Our results showed that PP pulp has a protective effect against systemic abnormalities such as the fasting increase of both glycemia and insulin, indicating that PP treatment prevents the loss of glucose management associated with obesity. The hypoglycemic effect was reported before [29], showing that PP consumption is a strategy for complementing effective anti-diabetes treatment. Here we have shown that PP also can regulate insulin levels and that the mechanism involved is probably dependent on skeletal muscle protection.

Several studies have shown that there is a protective role of PP due to its anti-inflammatory properties; this effect has been associated with different parts of the PP plant [25,26]. PP calyces have already been reported to decrease nitric oxide and prostaglandin E2 in injection-induced λ-carrageenan paw edema in mice [29]. Inflammatory cytokines and chemokines were markedly decreased with PP leaf extract administration in a lipopolysaccharide (LPS)-induced inflammation airway model, in which the influx of inflammatory cells and the expression of monocyte chemoattractant protein-1 (MCP-1) in the inflamed lungs was reverted [19]. However, few reports have shown that PP fruits have anti-inflammatory effects [20]; our results add to the growing body of evidence showing that PP pulp decreases pro-inflammatory markers in the liver. They also show that pro-inflammatory cytokines elevated by a HFD diet, as previously was reported, [29] did not increase under the effect of PP supplementation.

We also report that although PP pulp supplementation did not decrease the total lipid content in the liver of HFD-fed mice, the LDs were smaller than LDs from the HFD-fed group. Recently the importance of LD size was reported; regular exercise in HFD-fed mice induced an increase in the number of LDs, but the area of LD was reduced, which was associated with less liver damage [30].
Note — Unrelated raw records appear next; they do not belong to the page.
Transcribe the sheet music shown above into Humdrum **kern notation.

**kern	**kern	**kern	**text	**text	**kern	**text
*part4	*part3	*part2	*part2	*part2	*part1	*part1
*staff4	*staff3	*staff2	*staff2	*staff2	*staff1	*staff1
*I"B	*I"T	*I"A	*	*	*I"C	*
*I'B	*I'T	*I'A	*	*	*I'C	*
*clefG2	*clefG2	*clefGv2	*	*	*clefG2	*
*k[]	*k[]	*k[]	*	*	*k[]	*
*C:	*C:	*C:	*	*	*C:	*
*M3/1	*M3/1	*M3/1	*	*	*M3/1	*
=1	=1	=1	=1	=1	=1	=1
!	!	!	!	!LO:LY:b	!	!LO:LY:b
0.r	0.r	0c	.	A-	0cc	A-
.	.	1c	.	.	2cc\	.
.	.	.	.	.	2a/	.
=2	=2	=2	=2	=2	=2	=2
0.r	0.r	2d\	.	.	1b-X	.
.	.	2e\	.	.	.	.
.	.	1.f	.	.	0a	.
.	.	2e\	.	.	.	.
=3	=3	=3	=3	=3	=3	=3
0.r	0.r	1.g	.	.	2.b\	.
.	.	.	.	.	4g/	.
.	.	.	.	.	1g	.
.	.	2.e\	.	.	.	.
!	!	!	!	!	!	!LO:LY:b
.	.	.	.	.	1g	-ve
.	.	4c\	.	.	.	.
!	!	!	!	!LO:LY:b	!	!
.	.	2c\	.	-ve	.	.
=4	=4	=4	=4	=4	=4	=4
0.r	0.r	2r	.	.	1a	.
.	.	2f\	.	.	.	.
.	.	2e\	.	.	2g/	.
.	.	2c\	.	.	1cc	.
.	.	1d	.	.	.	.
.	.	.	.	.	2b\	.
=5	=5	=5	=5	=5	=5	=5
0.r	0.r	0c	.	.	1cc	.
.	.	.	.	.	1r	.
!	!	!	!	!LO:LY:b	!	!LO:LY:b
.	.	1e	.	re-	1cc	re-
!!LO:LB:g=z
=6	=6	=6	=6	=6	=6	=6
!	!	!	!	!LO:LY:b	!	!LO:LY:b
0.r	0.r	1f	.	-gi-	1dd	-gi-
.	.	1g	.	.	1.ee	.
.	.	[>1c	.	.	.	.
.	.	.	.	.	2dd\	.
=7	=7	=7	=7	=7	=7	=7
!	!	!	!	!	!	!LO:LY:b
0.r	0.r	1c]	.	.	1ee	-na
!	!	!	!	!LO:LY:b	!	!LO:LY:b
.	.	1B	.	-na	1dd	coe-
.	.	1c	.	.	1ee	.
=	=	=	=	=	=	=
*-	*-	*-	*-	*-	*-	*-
Considering that skeletal muscle is one of the main tissues involved in the systemic metabolism after meal ingestion [3], it was crucial to study the effect of PP treatment in glucose management by this tissue. Here we report for the first time that PP could improve insulin-dependent glucose uptake in isolated skeletal muscle fibers from HFD-fed mice. It has been suggested that hypoglycemic effects are apparently due to the high amount of sucrose esters, called peruvioses, through the inhibitory effect on the α-amylase enzyme, but no reports have shown the effects of peruvioses in vitro in skeletal muscle [17,28], which could be an interesting future perspective considering that skeletal muscle is an essential target to manage glucose homeostasis. The best candidates among the components present in PP to improve glucose uptake are withanolides [17,31]. Gorelick et al. reported an increase in insulin-dependent glucose uptake in skeletal muscle cell line C2C12 after the treatment with a W. somnifera extract rich in withanolides [32].

One of the mechanisms involved in the onset of obesity-dependent insulin resistance is the increase of intracellular ROS. We have previous experience in an HFD-model in which obesity and insulin resistance is developed in two months, accompanied by an intracellular oxidative environment in skeletal muscle [22]. Our current data show that HFD induces an increase in LPO levels in both isolated hepatocytes and isolated skeletal muscle cells. PP treatment prevented the increase of LPO levels in both cell types. Avoiding an LPO increase is a basic way to avoid the consequences of insulin resistance because excessive ROS production potentiates the insulin signal impairment induced by obesity.

5. Conclusions

In conclusion, the daily consumption of 300 mg/kg of fresh pulp of PP prevented the increase of pro-inflammatory markers and LPO levels in the liver and LPO in skeletal muscle of HFD-fed mice. Fruit supplementation prevents the abnormalities in glucose homeostasis by improving glucose uptake in adult skeletal muscle.